Arguments began breaking out around the room. Quickly, they developed into pushing and shoving.
The policeman blew his whistle and stepped back onto the stool. His colleague flashed the room lights on and off.
“Ok! That’s it!” the policeman shouted. “This is descending into a Public Order violation.”
The tussles were gradually broken up. Small groups faced each other off.
The policeman addressed Bellingham-Smythe and Merlin. “Can I suggest that the organisers set up something more orderly? Maybe take this forward through other channels? If you’re in agreement, I move that we adjourn.”
Bellingham-Smythe raised his hands in the air.
“Ok everyone. Thanks to you all for coming at such short notice. Please can you follow the officer’s instructions and leave in an orderly fashion? I’ll make a full prospectus available at the Town Hall.”
He turned to the editor of the newspaper.
“Peter, maybe we can get something in the Herald?”
“Of course. I’ll provide a main feature and follow-up.”
“That would be great, thanks. I'll be in touch.”
Above the scraping of chairs and hum of voices he thanked the room one last time.

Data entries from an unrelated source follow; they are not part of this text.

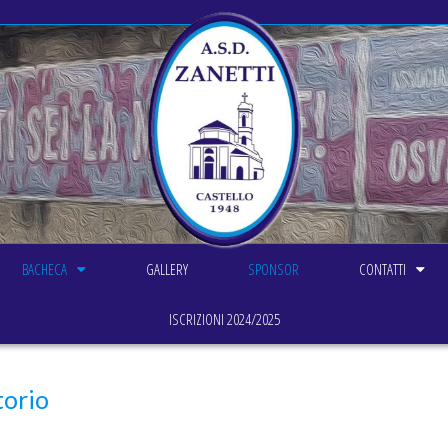
BACHECA
GALLERY
SPONSOR
CONTATTI
ISCRIZIONI 2024/2025
torio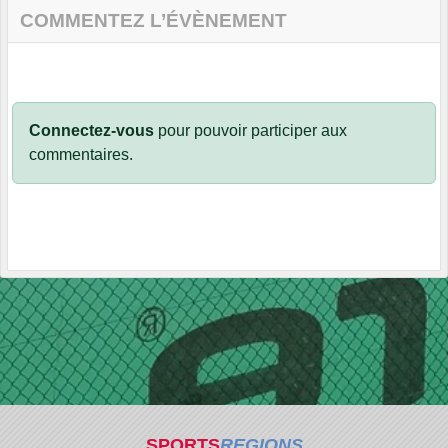
COMMENTEZ L’ÉVÈNEMENT
Connectez-vous
pour pouvoir participer aux
commentaires.
SPORTS
REGIONS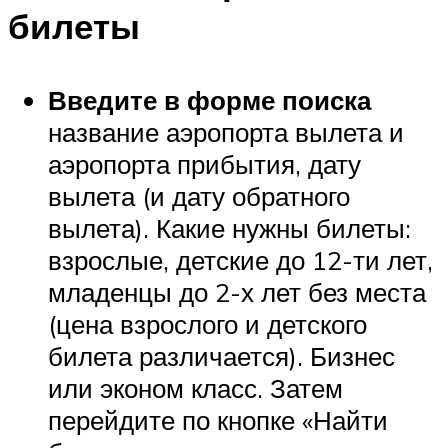
билеты
Введите в форме поиска
название аэропорта вылета и
аэропорта прибытия, дату
вылета (и дату обратного
вылета). Какие нужны билеты:
взрослые, детские до 12-ти лет,
младенцы до 2-х лет без места
(цена взрослого и детского
билета различается). Бизнес
или эконом класс. Затем
перейдите по кнопке «Найти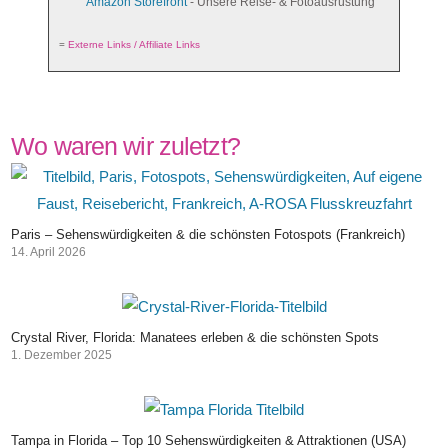
Amazon Storefront
- Unsere Reise- & Fotoausrüstung
=
Externe Links / Affiliate Links
Wo waren wir zuletzt?
Paris – Sehenswürdigkeiten & die schönsten Fotospots (Frankreich)
14. April 2026
Crystal River, Florida: Manatees erleben & die schönsten Spots
1. Dezember 2025
Tampa in Florida – Top 10 Sehenswürdigkeiten & Attraktionen (USA)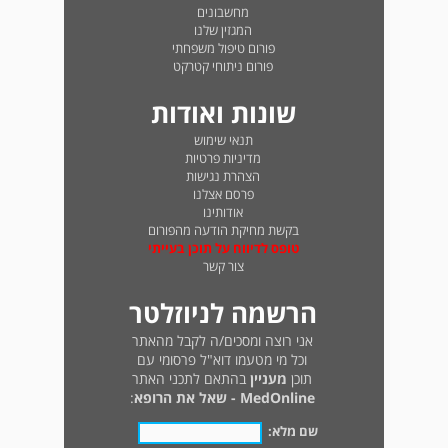
מחשבונים
המגזין שלנו
פורום טיפול משפחתי
פורום ניתוחי קטרקט
שונות ואודות
תנאי שימוש
מדיניות פרטיות
הצהרת נגישות
פרסם אצלנו
אודותינו
בקשת מחיקת הודעה מהפורום
טופס לדיווח על תוכן בעייתי
צור קשר
הרשמה לניוזלטר
אני רוצה ומסכים/ה לקבל מהאתר
וכל מי מטעמו דוא"ל פרסומי עם
תוכן
מעניין
בהתאם לתכני האתר
MedOnline - שאל את הרופא
:
שם מלא:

The policeman was on his stool again.
“Any scuffles outside and there’ll be arrests. On your way, please. No hanging around on the beach. I want this area cleared.”
The crowd began filing out of the room.
Outside, two police vans were parked conspicuously by the beach exit.
At the bottom of the clubhouse steps, a tall middle-aged man wearing a suit and brogues approached Arthur.
“I don’t know who you are, but you’re bang-on about people losing their rights. They’ll never get them back.”
Arthur looked at him in silence and nodded.
The man smiled warmly, then turned and walked to his car.
Several men loitering within earshot agreed. A few stopped to shake hands. Everyone else dispersed quickly to their cars or walked in small groups past the police vans.